Single by Raymix and Paulina Rubio
- Released: March 20, 2020
- Genre: Latin pop; Electro-cumbia;
- Length: 3:08
- Label: Universal Music Group
- Songwriters: Jorge Luis Chacin; Paulina Rubio; Yasil Marrufo; Edmundo Gómez Moreno;
- Producers: Raymix; Sheeqo Beat;

Raymix singles chronology
| "Te Fuiste" (2020) | "Tú y Yo" (2020) | "Olvídame Tú" (2020) |

Paulina Rubio singles chronology
| "De Qué Sirve" (2019) | "Tú y Yo" (2020) | "Yo Soy" (2021) |

Music video
- Raymix, Paulina Rubio "Tú y Yo" on YouTube

= Tú y Yo (Raymix and Paulina Rubio song) =

2020 single by Raymix and Paulina Rubio

"Tú y Yo" (English: "You and I") is a duet song by Mexican singers Raymix and Paulina Rubio. It was released through Universal Music on March 20, 2020. The song was written by Rubio, Yasil Marrufo, and Edmundo Gómez Moreno; its producers Raymix and Sheeqo Beat and mixed by Armando Ávila.

==Critical reception==
"Tú Y Yo" is a song from the electrocumbia genre that mixes tropical sounds with synthesizers. The song generated positive reviews from the Mexican press and named the duo "King and Queen of Electrocumbia." The Mexican newspaper Diario Basta! praised Rubio's versatility of working in different musical genres. Josh Mendez of Monitor Latino flatters the duo and said they achieved the "ideal match."
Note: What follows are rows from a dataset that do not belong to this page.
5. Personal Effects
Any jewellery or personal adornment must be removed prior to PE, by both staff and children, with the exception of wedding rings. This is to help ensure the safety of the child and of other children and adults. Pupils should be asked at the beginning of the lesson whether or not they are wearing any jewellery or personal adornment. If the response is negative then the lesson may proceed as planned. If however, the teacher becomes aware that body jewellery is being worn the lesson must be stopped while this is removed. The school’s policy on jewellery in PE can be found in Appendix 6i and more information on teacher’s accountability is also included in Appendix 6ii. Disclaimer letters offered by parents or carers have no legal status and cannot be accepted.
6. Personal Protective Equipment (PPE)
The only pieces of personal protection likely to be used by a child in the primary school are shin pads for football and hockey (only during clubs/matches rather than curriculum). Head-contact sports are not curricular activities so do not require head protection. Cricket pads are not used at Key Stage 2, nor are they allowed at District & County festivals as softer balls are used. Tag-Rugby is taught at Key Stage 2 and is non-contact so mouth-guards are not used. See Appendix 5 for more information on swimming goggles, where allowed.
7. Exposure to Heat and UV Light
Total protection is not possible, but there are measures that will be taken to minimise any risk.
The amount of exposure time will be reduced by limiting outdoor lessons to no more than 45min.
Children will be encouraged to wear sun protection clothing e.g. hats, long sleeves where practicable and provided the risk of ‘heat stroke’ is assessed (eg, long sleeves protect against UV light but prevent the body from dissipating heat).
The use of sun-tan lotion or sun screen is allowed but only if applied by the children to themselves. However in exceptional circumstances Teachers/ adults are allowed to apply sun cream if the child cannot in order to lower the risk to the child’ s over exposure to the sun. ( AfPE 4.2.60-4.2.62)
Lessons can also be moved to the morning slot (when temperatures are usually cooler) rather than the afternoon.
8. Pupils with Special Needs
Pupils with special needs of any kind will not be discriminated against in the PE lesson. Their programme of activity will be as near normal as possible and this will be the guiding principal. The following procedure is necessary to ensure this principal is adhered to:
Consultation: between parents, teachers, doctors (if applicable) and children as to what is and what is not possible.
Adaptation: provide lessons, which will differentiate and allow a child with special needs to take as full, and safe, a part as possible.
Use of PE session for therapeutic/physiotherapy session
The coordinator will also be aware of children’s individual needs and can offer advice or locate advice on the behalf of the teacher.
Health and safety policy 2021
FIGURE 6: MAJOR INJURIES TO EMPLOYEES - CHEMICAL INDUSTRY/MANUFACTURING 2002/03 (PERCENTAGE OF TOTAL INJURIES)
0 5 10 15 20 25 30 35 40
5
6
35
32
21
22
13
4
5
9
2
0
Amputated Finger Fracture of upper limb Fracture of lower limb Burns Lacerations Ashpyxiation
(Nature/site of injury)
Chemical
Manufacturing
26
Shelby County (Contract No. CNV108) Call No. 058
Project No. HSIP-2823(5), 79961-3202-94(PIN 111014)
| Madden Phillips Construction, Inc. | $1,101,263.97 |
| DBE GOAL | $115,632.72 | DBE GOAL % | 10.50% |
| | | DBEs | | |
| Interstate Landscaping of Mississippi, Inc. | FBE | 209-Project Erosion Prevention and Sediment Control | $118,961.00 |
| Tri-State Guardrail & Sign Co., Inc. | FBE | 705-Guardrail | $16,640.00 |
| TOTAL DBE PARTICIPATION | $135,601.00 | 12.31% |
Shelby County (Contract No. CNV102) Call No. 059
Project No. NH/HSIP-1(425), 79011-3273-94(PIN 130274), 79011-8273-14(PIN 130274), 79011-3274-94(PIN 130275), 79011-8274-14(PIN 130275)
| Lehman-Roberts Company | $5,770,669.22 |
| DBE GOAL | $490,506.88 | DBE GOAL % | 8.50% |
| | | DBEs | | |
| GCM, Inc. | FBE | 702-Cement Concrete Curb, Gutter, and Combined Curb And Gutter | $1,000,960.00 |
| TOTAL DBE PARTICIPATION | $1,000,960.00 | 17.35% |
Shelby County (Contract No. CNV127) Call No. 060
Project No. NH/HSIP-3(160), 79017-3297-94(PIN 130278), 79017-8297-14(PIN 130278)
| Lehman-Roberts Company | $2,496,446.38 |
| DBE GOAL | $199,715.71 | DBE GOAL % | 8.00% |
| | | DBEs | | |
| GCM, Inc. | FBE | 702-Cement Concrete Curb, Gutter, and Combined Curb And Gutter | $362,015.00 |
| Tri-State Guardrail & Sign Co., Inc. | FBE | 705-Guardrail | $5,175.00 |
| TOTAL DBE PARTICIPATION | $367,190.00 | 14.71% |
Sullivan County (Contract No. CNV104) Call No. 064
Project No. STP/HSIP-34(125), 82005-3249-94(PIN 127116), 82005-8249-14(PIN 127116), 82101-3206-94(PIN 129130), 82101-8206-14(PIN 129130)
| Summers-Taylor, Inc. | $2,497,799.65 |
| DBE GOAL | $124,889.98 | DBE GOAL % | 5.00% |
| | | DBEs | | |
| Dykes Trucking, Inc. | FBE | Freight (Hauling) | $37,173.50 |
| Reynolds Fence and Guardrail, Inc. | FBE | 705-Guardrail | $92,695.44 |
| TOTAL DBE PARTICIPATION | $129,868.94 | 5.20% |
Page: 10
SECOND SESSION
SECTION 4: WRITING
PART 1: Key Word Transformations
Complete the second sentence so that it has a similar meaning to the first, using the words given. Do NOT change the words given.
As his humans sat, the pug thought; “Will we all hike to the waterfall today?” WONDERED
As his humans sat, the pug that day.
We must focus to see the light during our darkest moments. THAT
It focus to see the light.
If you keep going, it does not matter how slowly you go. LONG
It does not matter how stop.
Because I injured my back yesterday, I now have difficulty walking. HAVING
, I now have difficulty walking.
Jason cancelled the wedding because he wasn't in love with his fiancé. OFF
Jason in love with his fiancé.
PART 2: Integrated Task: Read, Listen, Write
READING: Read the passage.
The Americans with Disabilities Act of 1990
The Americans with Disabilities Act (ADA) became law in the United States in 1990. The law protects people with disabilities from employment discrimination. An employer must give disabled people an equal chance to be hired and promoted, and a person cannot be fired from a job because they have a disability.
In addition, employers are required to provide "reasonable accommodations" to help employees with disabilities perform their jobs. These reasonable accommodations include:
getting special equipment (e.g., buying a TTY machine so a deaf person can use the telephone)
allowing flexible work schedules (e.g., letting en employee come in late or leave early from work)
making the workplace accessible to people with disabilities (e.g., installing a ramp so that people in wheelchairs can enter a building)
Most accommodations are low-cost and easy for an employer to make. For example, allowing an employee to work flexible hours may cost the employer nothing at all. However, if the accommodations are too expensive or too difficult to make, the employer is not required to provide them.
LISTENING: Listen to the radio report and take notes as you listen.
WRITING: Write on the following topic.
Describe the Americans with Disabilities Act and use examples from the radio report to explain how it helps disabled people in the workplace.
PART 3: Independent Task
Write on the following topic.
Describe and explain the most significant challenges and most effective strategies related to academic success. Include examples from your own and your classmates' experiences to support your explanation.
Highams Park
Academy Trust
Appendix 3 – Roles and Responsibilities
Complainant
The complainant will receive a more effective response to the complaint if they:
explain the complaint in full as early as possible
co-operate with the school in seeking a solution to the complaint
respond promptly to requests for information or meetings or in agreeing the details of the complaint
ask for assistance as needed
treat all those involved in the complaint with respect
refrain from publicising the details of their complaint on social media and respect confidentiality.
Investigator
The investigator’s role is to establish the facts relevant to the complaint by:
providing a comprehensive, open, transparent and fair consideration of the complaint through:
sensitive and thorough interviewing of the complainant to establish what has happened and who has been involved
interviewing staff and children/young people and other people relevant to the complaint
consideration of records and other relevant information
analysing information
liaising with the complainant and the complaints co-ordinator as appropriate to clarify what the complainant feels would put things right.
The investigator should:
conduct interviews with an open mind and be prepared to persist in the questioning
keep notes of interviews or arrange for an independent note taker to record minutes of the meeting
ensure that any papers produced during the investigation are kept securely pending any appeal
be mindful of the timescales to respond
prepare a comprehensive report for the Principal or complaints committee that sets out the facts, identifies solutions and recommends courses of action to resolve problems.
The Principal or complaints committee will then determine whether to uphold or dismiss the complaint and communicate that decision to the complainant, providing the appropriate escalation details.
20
The song won Cumbia Song of the Year - Regional Mexican at the 33rd Lo Nuestro Awards in February, 2021

==Chart performance==
In Mexico, "Tú y Yo" was a huge hit, reached the top position of the Monitor Latino general chart on June 1, 2020, becoming Rubio's first number-one single in a Monitor Latino list since "Mi Nuevo Vicio" reached the top position of the pop chart in 2015 and her first number one hit in the country's general chart since "Golpes en el Corazón" in 2011. The song reached its peak with an audience of 39.77 million people.

==Music video==
The song's official video was premiered on YouTube on March 19, 2020. The video, directed by Pablo Croce, filmed in Miami, sees Raymix and Rubio in Miami. The couple portray their first date, alternating between colorful scenes that go from one night eating tacos and playing games at a fair to moments where the two stars are seen dancing together in choreography in a studio.

==Charts==
===Weekly charts===

| Chart (2020) | Peak position |
|---|---|
| Mexico Top 20 (Monitor Latino) | 1 |
| Mexican Airplay (Billboard) | 1 |
| Mexico Popular Airplay (Billboard) | 1 |
| US Latin Airplay (Billboard) | 39 |
| US Latin Pop Airplay (Billboard) | 9 |
| US Regional Mexican Airplay (Billboard) | 16 |
| US Tropical Airplay (Billboard) | 3 |

===Year-end charts===

| Chart (2020) | Position |
|---|---|
| Mexico (Monitor Latino) | 9 |
| Mexico Pop (Monitor Latino) | 81 |
| US Latin Pop Songs (Billboard) | 45 |
| US Tropical Airplay Songs (Billboard) | 6 |
| US Regional Mexican Airplay Songs (Billboard) | 46 |

==Certifications==

| Region | Certification | Certified units/sales |
| Mexico (AMPROFON) | Platinum | 60,000^{‡} |
^{‡} Sales+streaming figures based on certification alone.